## What to work on
The answer must be an exact transcription of every record.

## The records
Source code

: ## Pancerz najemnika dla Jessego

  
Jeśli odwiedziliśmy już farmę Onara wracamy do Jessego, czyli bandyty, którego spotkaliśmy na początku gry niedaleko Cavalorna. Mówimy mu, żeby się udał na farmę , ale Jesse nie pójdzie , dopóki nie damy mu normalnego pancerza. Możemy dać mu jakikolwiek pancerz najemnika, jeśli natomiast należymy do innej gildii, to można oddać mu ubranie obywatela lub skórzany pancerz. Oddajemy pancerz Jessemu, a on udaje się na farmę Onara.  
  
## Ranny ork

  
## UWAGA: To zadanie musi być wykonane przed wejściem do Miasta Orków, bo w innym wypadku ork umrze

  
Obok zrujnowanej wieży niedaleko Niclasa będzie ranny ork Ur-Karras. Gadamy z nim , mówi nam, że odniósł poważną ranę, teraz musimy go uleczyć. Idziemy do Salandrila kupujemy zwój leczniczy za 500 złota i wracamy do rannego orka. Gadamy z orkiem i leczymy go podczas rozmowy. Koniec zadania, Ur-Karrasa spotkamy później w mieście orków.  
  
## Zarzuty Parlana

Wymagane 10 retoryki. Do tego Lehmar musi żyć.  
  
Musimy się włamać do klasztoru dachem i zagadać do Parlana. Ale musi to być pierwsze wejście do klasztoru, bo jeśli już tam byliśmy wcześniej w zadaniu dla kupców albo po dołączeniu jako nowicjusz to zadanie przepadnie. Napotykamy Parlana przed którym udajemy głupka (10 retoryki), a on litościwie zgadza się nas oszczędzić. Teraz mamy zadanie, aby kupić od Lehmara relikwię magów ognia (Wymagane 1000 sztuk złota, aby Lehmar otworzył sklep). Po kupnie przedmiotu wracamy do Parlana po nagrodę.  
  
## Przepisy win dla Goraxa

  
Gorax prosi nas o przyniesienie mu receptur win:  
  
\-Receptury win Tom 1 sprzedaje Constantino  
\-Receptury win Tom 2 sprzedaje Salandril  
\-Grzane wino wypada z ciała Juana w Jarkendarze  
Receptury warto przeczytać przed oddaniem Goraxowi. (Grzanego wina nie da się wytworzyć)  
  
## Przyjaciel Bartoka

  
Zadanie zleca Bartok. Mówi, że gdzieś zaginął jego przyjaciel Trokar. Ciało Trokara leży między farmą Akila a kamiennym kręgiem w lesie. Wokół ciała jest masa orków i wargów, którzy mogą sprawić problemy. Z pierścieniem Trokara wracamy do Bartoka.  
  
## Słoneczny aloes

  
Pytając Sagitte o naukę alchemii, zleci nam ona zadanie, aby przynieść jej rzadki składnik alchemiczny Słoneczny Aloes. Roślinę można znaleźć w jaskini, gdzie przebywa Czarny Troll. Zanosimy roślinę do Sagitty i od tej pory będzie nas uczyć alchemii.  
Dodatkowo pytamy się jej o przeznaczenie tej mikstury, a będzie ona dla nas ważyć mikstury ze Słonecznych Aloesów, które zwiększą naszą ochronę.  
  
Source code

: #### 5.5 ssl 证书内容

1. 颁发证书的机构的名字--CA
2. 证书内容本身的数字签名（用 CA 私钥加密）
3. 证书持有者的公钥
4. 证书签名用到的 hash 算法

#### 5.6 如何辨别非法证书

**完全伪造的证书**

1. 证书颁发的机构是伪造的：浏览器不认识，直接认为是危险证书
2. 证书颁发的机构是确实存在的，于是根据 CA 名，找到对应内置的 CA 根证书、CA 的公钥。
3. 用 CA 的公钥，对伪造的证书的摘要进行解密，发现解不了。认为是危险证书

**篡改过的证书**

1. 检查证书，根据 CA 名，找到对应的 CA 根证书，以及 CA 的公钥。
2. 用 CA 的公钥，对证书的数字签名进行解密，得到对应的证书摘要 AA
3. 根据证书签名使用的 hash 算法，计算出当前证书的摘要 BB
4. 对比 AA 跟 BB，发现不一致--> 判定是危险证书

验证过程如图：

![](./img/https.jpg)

## Task solution
Source code

: ## Pancerz najemnika dla Jessego

  
Jeśli odwiedziliśmy już farmę Onara wracamy do Jessego, czyli bandyty, którego spotkaliśmy na początku gry niedaleko Cavalorna. Mówimy mu, żeby się udał na farmę , ale Jesse nie pójdzie , dopóki nie damy mu normalnego pancerza. Możemy dać mu jakikolwiek pancerz najemnika, jeśli natomiast należymy do innej gildii, to można oddać mu ubranie obywatela lub skórzany pancerz. Oddajemy pancerz Jessemu, a on udaje się na farmę Onara.  
  
## Ranny ork

  
## UWAGA: To zadanie musi być wykonane przed wejściem do Miasta Orków, bo w innym wypadku ork umrze

  
Obok zrujnowanej wieży niedaleko Niclasa będzie ranny ork Ur-Karras. Gadamy z nim , mówi nam, że odniósł poważną ranę, teraz musimy go uleczyć. Idziemy do Salandrila kupujemy zwój leczniczy za 500 złota i wracamy do rannego orka. Gadamy z orkiem i leczymy go podczas rozmowy. Koniec zadania, Ur-Karrasa spotkamy później w mieście orków.  
  
## Zarzuty Parlana

Wymagane 10 retoryki. Do tego Lehmar musi żyć.  
  
Musimy się włamać do klasztoru dachem i zagadać do Parlana. Ale musi to być pierwsze wejście do klasztoru, bo jeśli już tam byliśmy wcześniej w zadaniu dla kupców albo po dołączeniu jako nowicjusz to zadanie przepadnie. Napotykamy Parlana przed którym udajemy głupka (10 retoryki), a on litościwie zgadza się nas oszczędzić. Teraz mamy zadanie, aby kupić od Lehmara relikwię magów ognia (Wymagane 1000 sztuk złota, aby Lehmar otworzył sklep). Po kupnie przedmiotu wracamy do Parlana po nagrodę.  
  
## Przepisy win dla Goraxa

  
Gorax prosi nas o przyniesienie mu receptur win:  
  
\-Receptury win Tom 1 sprzedaje Constantino  
\-Receptury win Tom 2 sprzedaje Salandril  
\-Grzane wino wypada z ciała Juana w Jarkendarze  
Receptury warto przeczytać przed oddaniem Goraxowi. (Grzanego wina nie da się wytworzyć)  
  
## Przyjaciel Bartoka

  
Zadanie zleca Bartok. Mówi, że gdzieś zaginął jego przyjaciel Trokar. Ciało Trokara leży między farmą Akila a kamiennym kręgiem w lesie. Wokół ciała jest masa orków i wargów, którzy mogą sprawić problemy. Z pierścieniem Trokara wracamy do Bartoka.  
  
## Słoneczny aloes

  
Pytając Sagitte o naukę alchemii, zleci nam ona zadanie, aby przynieść jej rzadki składnik alchemiczny Słoneczny Aloes. Roślinę można znaleźć w jaskini, gdzie przebywa Czarny Troll. Zanosimy roślinę do Sagitty i od tej pory będzie nas uczyć alchemii.  
Dodatkowo pytamy się jej o przeznaczenie tej mikstury, a będzie ona dla nas ważyć mikstury ze Słonecznych Aloesów, które zwiększą naszą ochronę.  
  
Source code

: #### 5.5 ssl 证书内容

1. 颁发证书的机构的名字--CA
2. 证书内容本身的数字签名（用 CA 私钥加密）
3. 证书持有者的公钥
4. 证书签名用到的 hash 算法

#### 5.6 如何辨别非法证书

**完全伪造的证书**

1. 证书颁发的机构是伪造的：浏览器不认识，直接认为是危险证书
2. 证书颁发的机构是确实存在的，于是根据 CA 名，找到对应内置的 CA 根证书、CA 的公钥。
3. 用 CA 的公钥，对伪造的证书的摘要进行解密，发现解不了。认为是危险证书

**篡改过的证书**

1. 检查证书，根据 CA 名，找到对应的 CA 根证书，以及 CA 的公钥。
2. 用 CA 的公钥，对证书的数字签名进行解密，得到对应的证书摘要 AA
3. 根据证书签名使用的 hash 算法，计算出当前证书的摘要 BB
4. 对比 AA 跟 BB，发现不一致--> 判定是危险证书

验证过程如图：

![](./img/https.jpg)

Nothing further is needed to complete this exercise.